# Plan for retirement



## PETERFC (Apr 3, 2009)

A true story From The London Times: 



A Well-Planned Retirement 


Outside England 's Bristol Zoo there is a parking lot for 150 cars and 8 buses. For 25 years, its parking fees were managed by a very pleasant attendant. The fees were for cars (£1.40), for buses (about £7.00).. 

Then, one day, after 25 solid years of never missing a day of work, he just didn't show up, so the zoo management called the city council and asked it to send them another parking agent. 

The council did some research and replied that the parking lot was the zoo's own responsibility. The zoo advised the council that the attendant was a city employee.
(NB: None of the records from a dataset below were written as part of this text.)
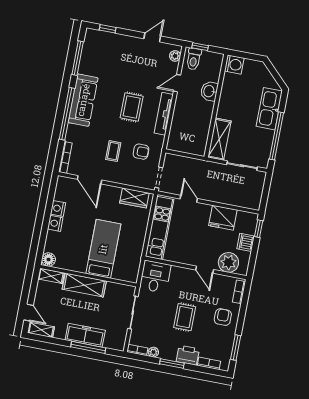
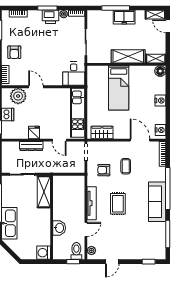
dresser: (224, 198) -> (31, 146), added
nightstand: (58, 208) -> (161, 130), moved
fridge: (223, 218) -> (34, 133), width x0.53, depth x0.75
rug: (185, 317) -> (44, 46), removed
freezer: (85, 335) -> (124, 17), width x0.71
printer: (188, 355) -> (51, 17), moved

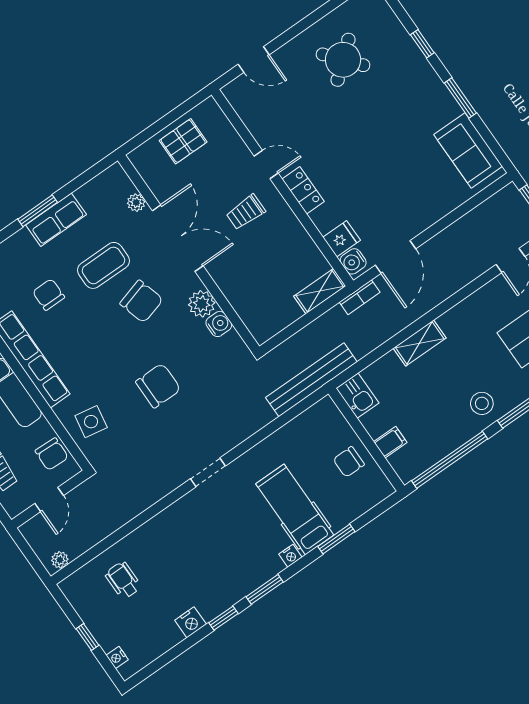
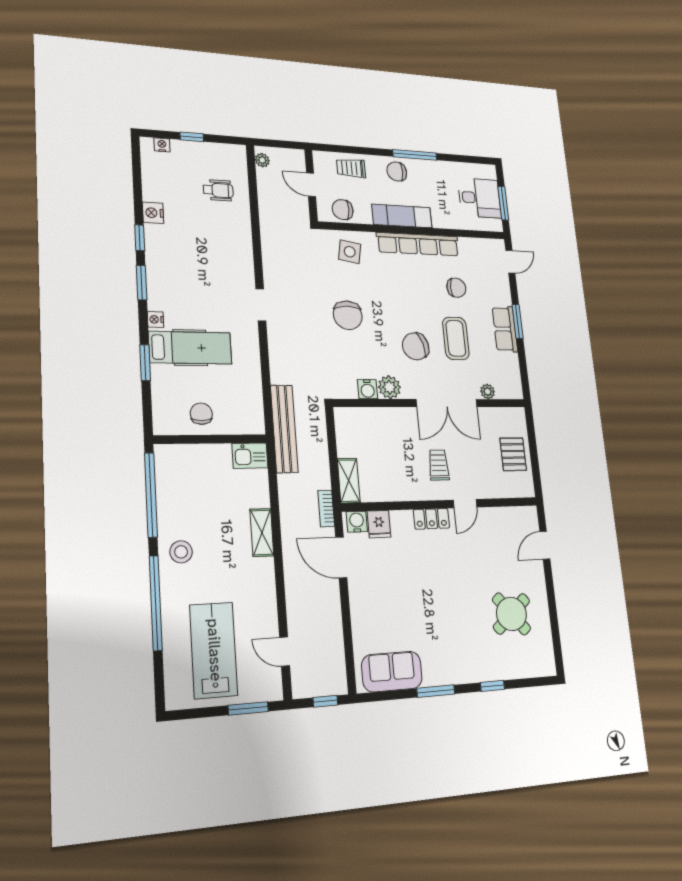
filing cabinet: (390, 442) -> (196, 457), removed

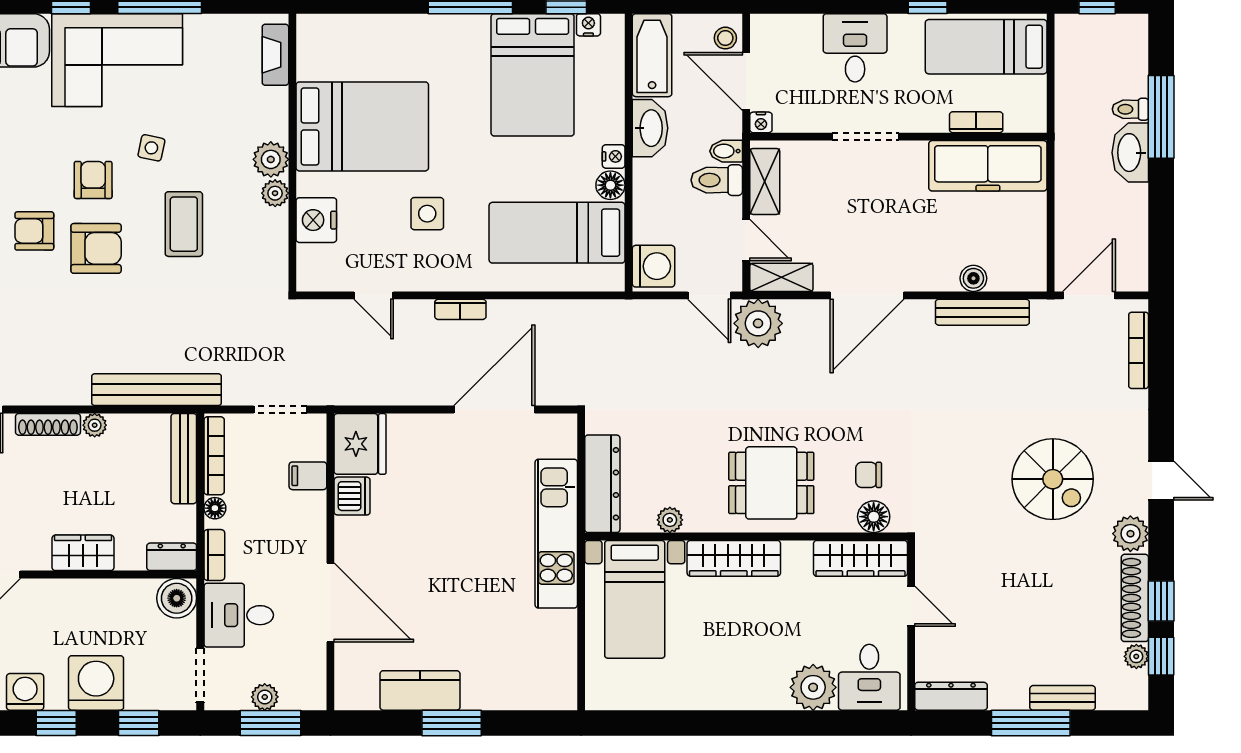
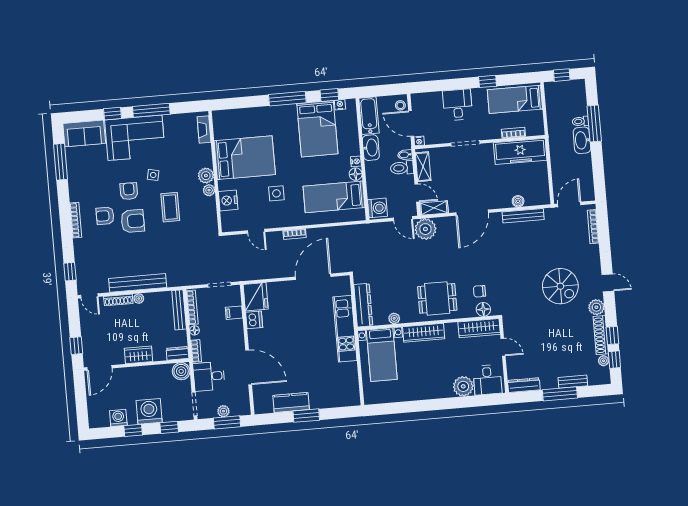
bench: (156, 390) -> (138, 283), moved

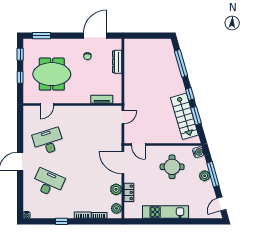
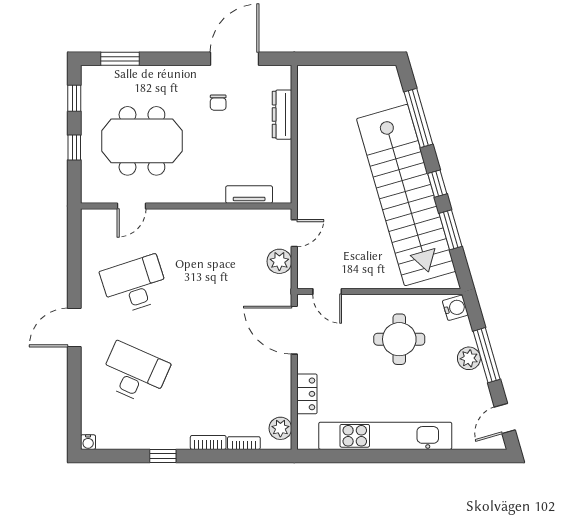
stairs: (184, 116) -> (406, 195), width x1.86, depth x1.51
plant: (116, 189) -> (279, 261), moved
kitchen unit: (166, 212) -> (385, 436), width x1.36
The city council responded that the parking attendant had never been on the city payroll. 

Meanwhile, sitting in his villa somewhere on the coast of Spain or France or Florida is a man who'd apparently had a ticket machine installed completely on his own and then had simply begun to show up every day, commencing to collect and keep the parking fees, estimated at about £560 per day -- for 25 years. 

Assuming 7 days a week, this amounts to just over £7million pounds ....... and no one even knows his name. 


Peter


----------



## christopherdouglas (Nov 13, 2008)

Wow, brill story Peter,

If only we had thought of that 25 years ago ???


----------